Provided records:
• • •

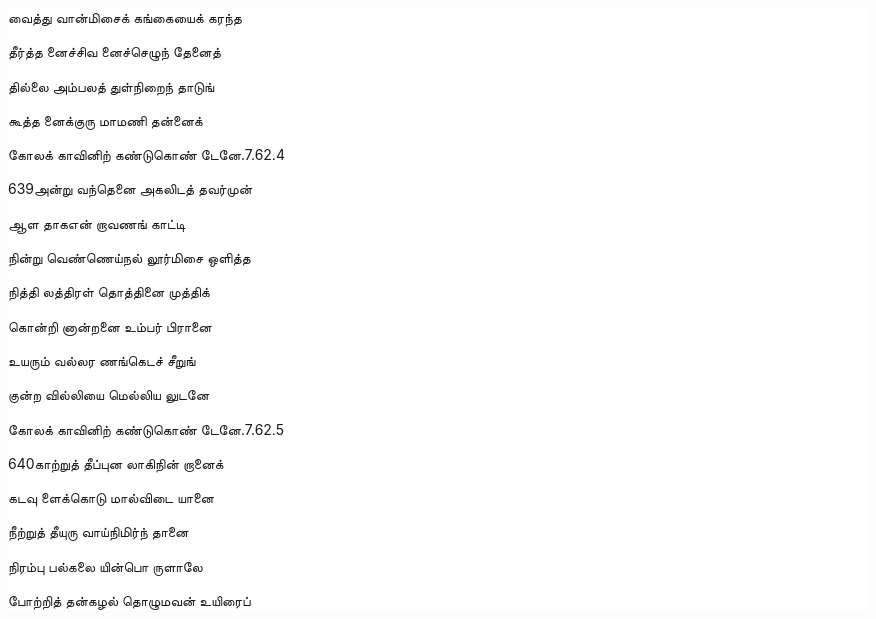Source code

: வைத்து வான்மிசைக் கங்கையைக் கரந்த  

தீர்த்த னைச்சிவ னைச்செழுந் தேனைத்  

தில்லை அம்பலத் துள்நிறைந் தாடுங்  

கூத்த னைக்குரு மாமணி தன்னைக்  

கோலக் காவினிற் கண்டுகொண் டேனே.7.62.4

 639அன்று வந்தெனை அகலிடத் தவர்முன்  

ஆள தாகஎன் றாவணங் காட்டி  

நின்று வெண்ணெய்நல் லூர்மிசை ஒளித்த  

நித்தி லத்திரள் தொத்தினை முத்திக்  

கொன்றி னான்றனை உம்பர் பிரானை  

உயரும் வல்லர ணங்கெடச் சீறுங்  

குன்ற வில்லியை மெல்லிய லுடனே  

கோலக் காவினிற் கண்டுகொண் டேனே.7.62.5

 640காற்றுத் தீப்புன லாகிநின் றானைக்  

கடவு ளைக்கொடு மால்விடை யானை  

நீற்றுத் தீயுரு வாய்நிமிர்ந் தானை  

நிரம்பு பல்கலை யின்பொ ருளாலே  

போற்றித் தன்கழல் தொழுமவன் உயிரைப்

• • •

Task instructions: Change every "Source code" in all the data above to "Verse text" and write the lines out again with nothing else altered. Leave the pictures out of your answer.

Solution to this exercise:
Verse text

: வைத்து வான்மிசைக் கங்கையைக் கரந்த  

தீர்த்த னைச்சிவ னைச்செழுந் தேனைத்  

தில்லை அம்பலத் துள்நிறைந் தாடுங்  

கூத்த னைக்குரு மாமணி தன்னைக்  

கோலக் காவினிற் கண்டுகொண் டேனே.7.62.4

 639அன்று வந்தெனை அகலிடத் தவர்முன்  

ஆள தாகஎன் றாவணங் காட்டி  

நின்று வெண்ணெய்நல் லூர்மிசை ஒளித்த  

நித்தி லத்திரள் தொத்தினை முத்திக்  

கொன்றி னான்றனை உம்பர் பிரானை  

உயரும் வல்லர ணங்கெடச் சீறுங்  

குன்ற வில்லியை மெல்லிய லுடனே  

கோலக் காவினிற் கண்டுகொண் டேனே.7.62.5

 640காற்றுத் தீப்புன லாகிநின் றானைக்  

கடவு ளைக்கொடு மால்விடை யானை  

நீற்றுத் தீயுரு வாய்நிமிர்ந் தானை  

நிரம்பு பல்கலை யின்பொ ருளாலே  

போற்றித் தன்கழல் தொழுமவன் உயிரைப்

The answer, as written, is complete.